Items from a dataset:

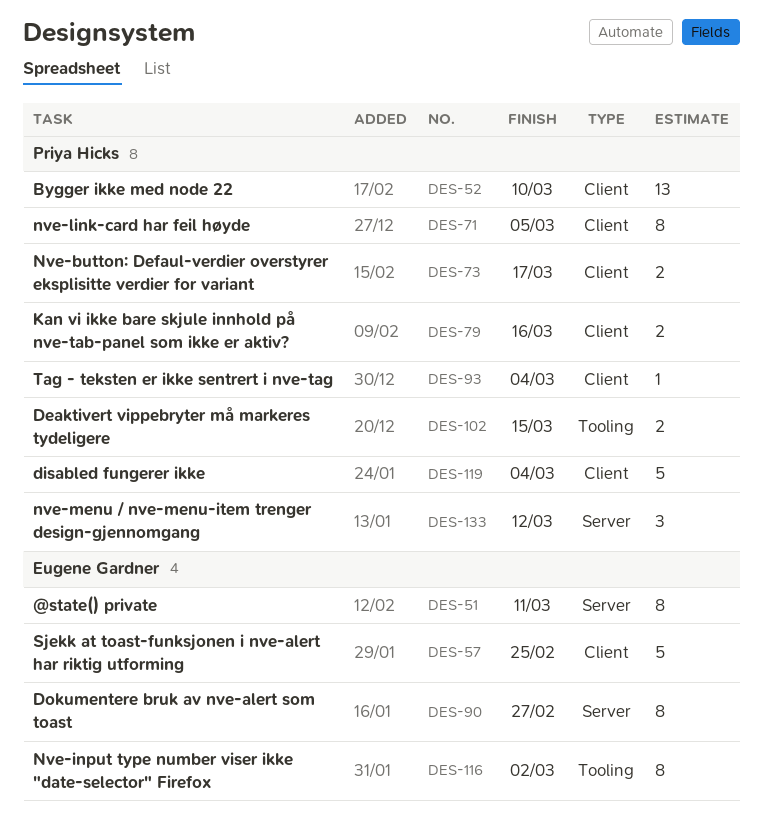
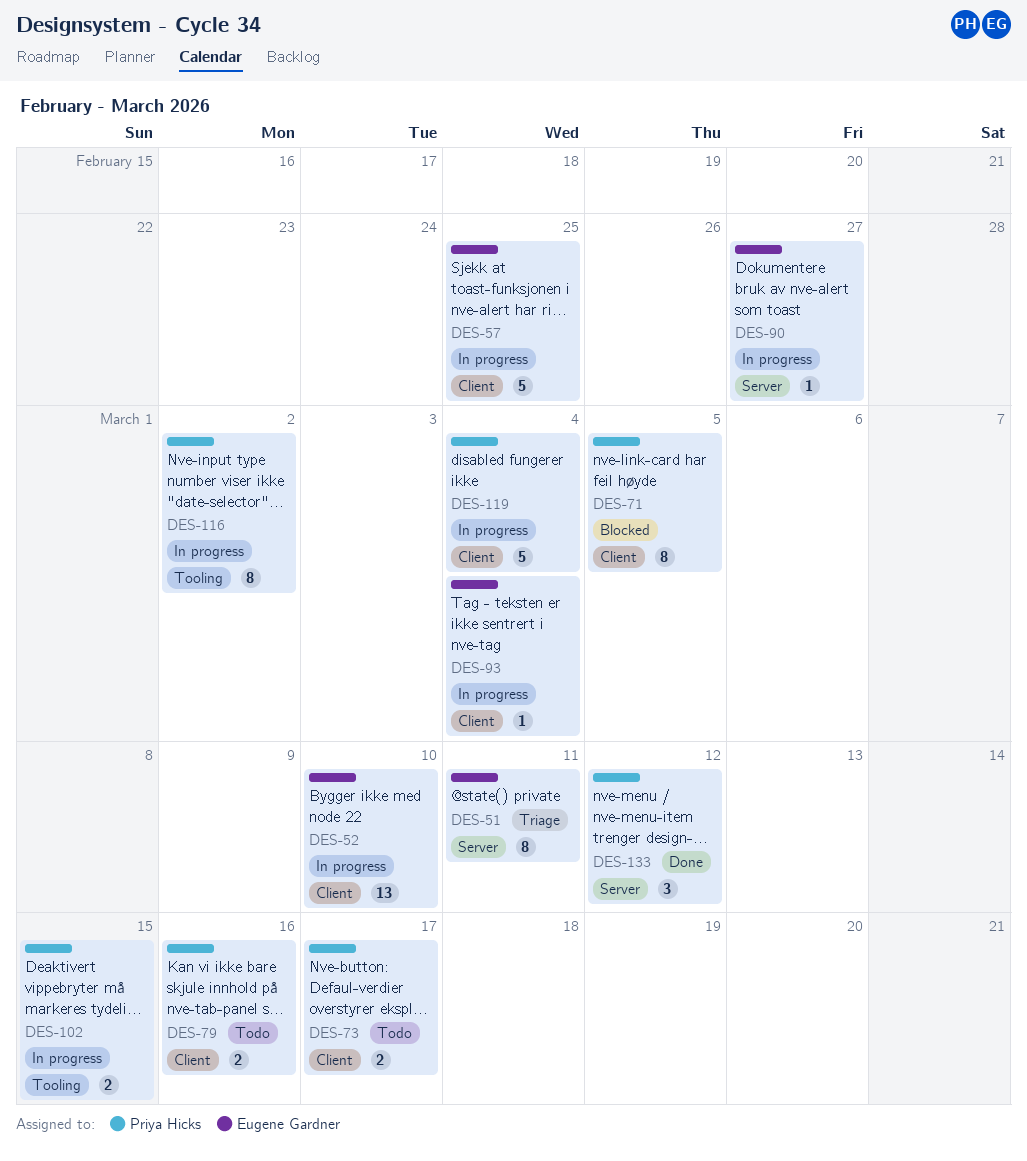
DES-52, owner: Priya Hicks -> Eugene Gardner
DES-90, estimate: 8 -> 1
DES-93, owner: Priya Hicks -> Eugene Gardner
DES-116, owner: Eugene Gardner -> Priya Hicks

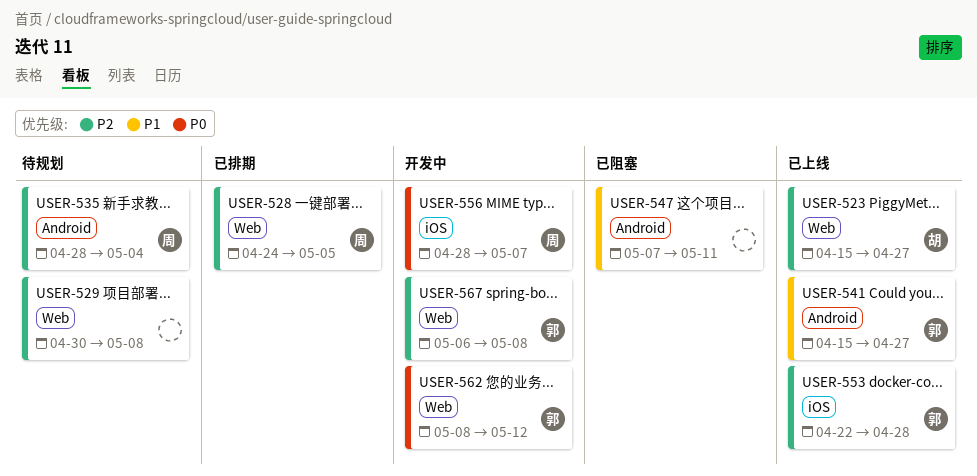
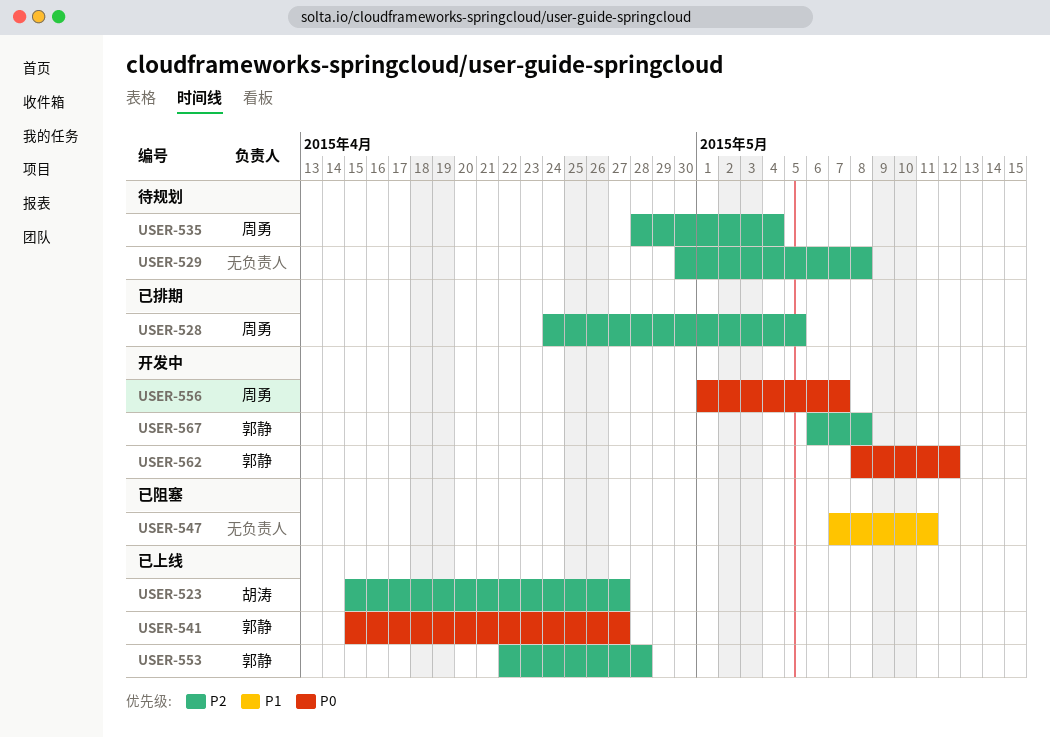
USER-541, priority: P1 -> P0
USER-556, start: Apr 28 -> May 1

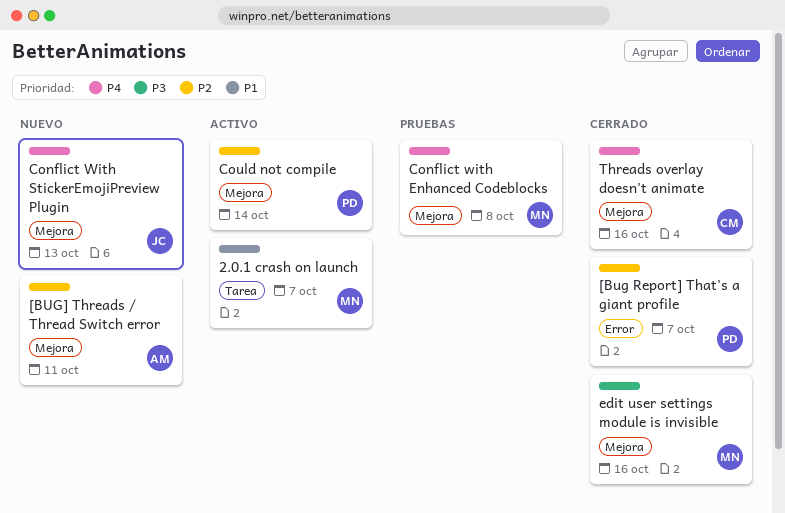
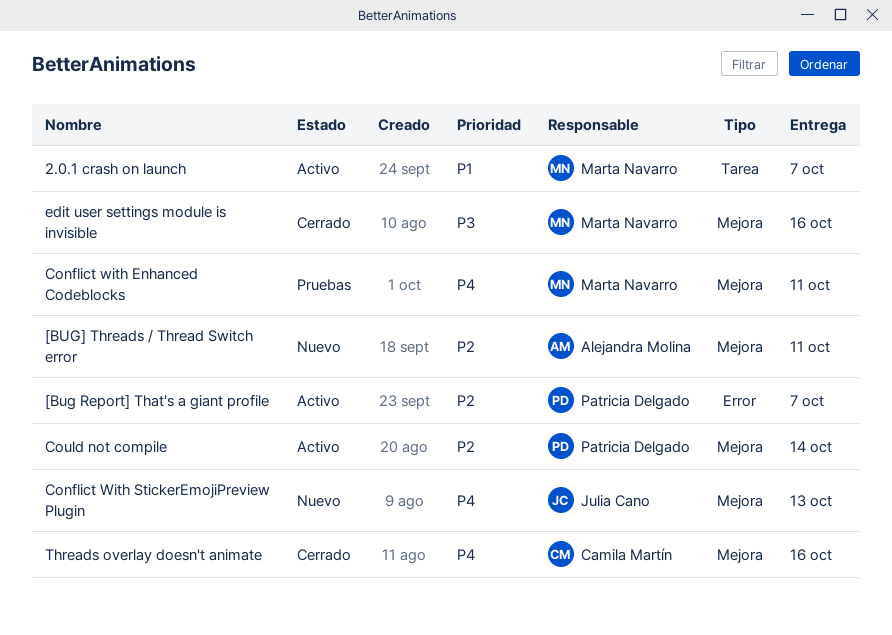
[Bug Report] That's a giant profile, status: Cerrado -> Activo
Conflict with Enhanced Codeblocks, due: Oct 8 -> Oct 11

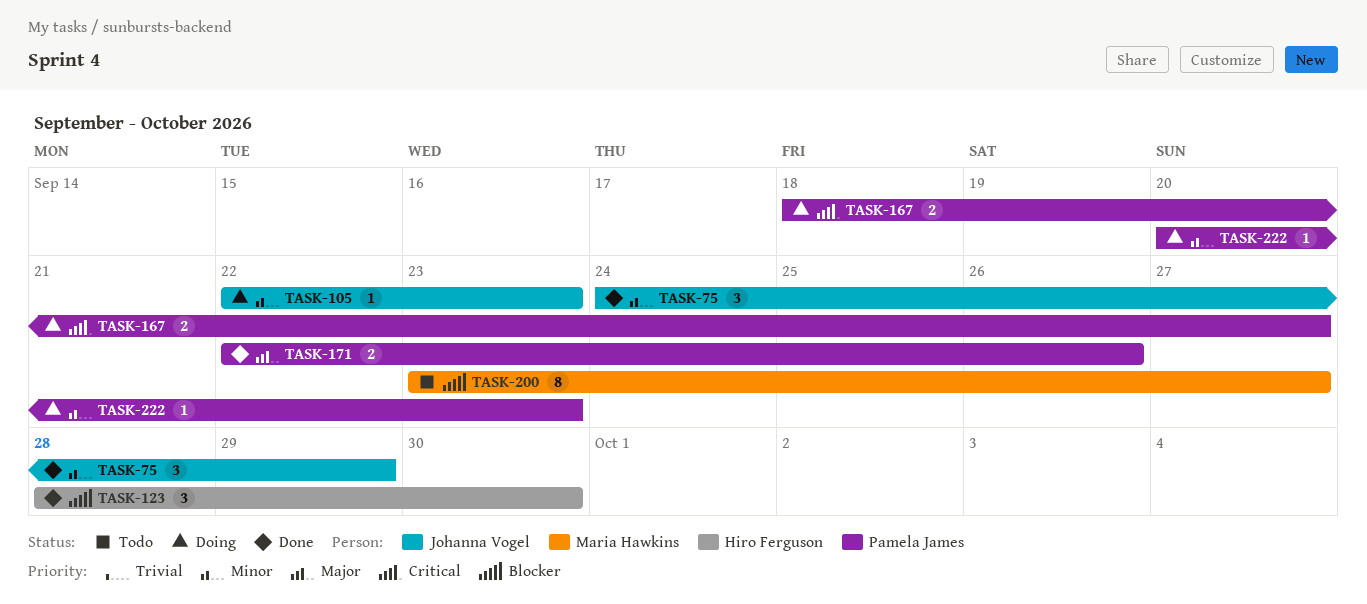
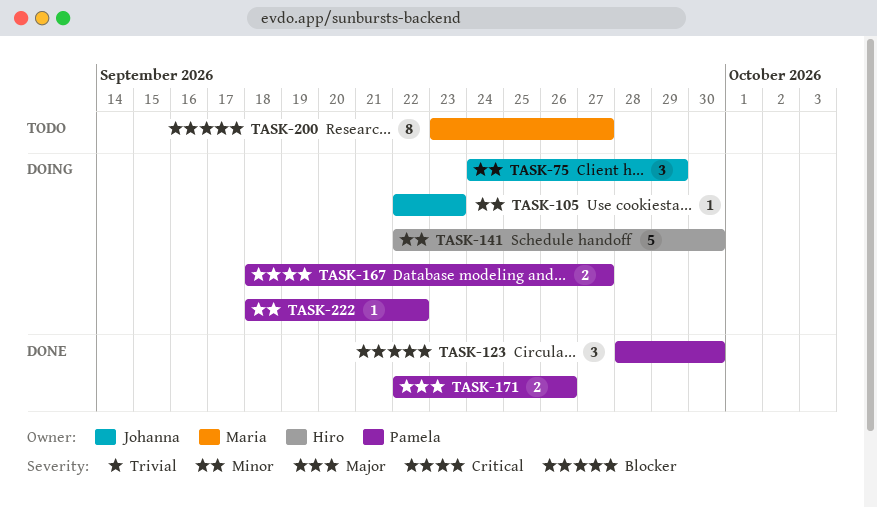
TASK-75, status: Done -> Doing
TASK-123, owner: Hiro Ferguson -> Pamela James
TASK-141: none -> present
TASK-222, start: Sep 20 -> Sep 18
TASK-222, due: Sep 23 -> Sep 22

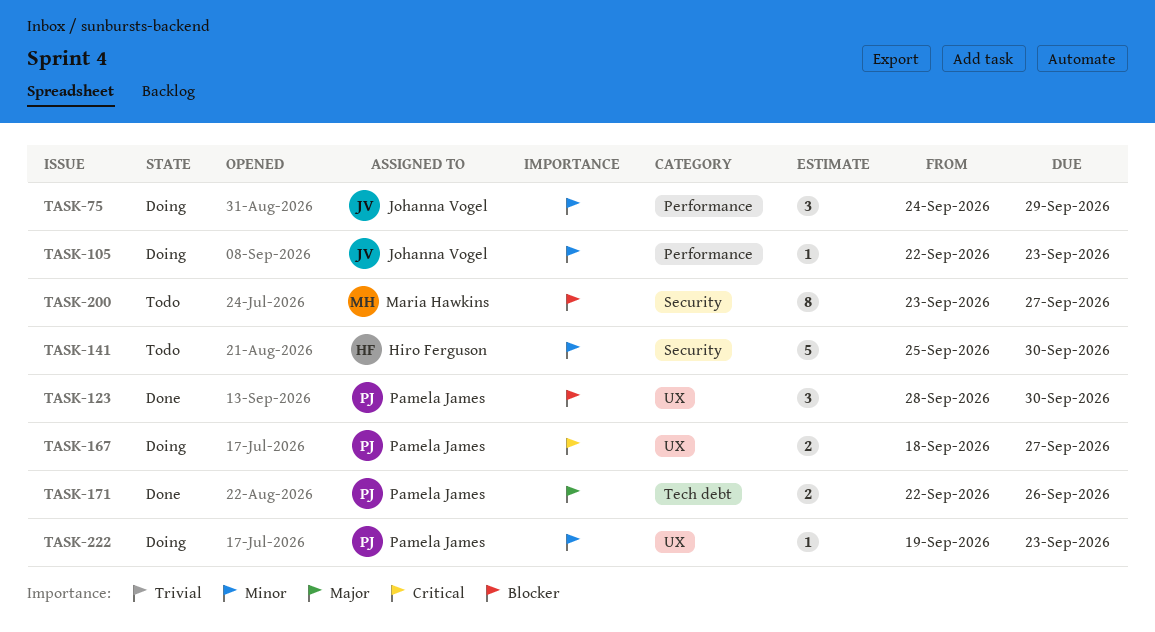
TASK-141, status: Doing -> Todo
TASK-141, start: Sep 22 -> Sep 25
TASK-222, start: Sep 18 -> Sep 19
TASK-222, due: Sep 22 -> Sep 23

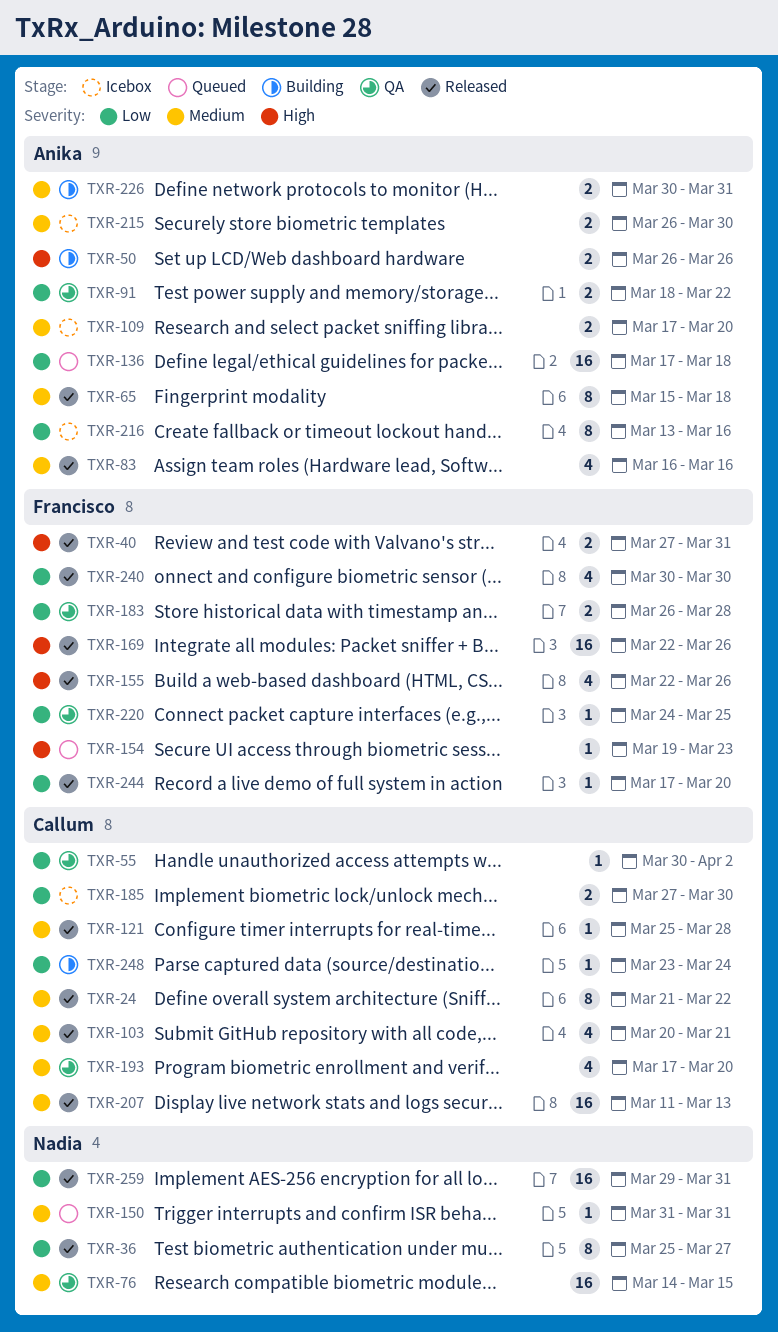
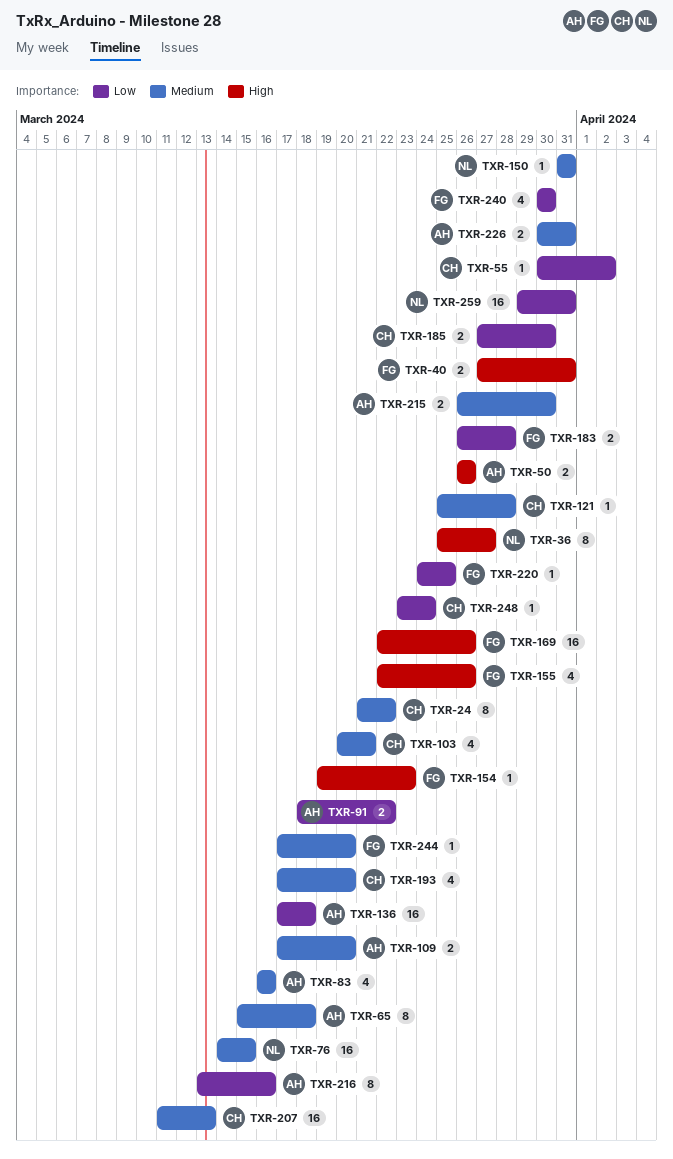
TXR-36, priority: Low -> High
TXR-244, priority: Low -> Medium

▸ Your task:
Only the lines from the one holding "USER-541, priority: P1 -> P0" through the end of the records belong in the answer, copied exactly and without pictures.

▸ Written answer:
USER-541, priority: P1 -> P0
USER-556, start: Apr 28 -> May 1

[Bug Report] That's a giant profile, status: Cerrado -> Activo
Conflict with Enhanced Codeblocks, due: Oct 8 -> Oct 11

TASK-75, status: Done -> Doing
TASK-123, owner: Hiro Ferguson -> Pamela James
TASK-141: none -> present
TASK-222, start: Sep 20 -> Sep 18
TASK-222, due: Sep 23 -> Sep 22

TASK-141, status: Doing -> Todo
TASK-141, start: Sep 22 -> Sep 25
TASK-222, start: Sep 18 -> Sep 19
TASK-222, due: Sep 22 -> Sep 23

TXR-36, priority: Low -> High
TXR-244, priority: Low -> Medium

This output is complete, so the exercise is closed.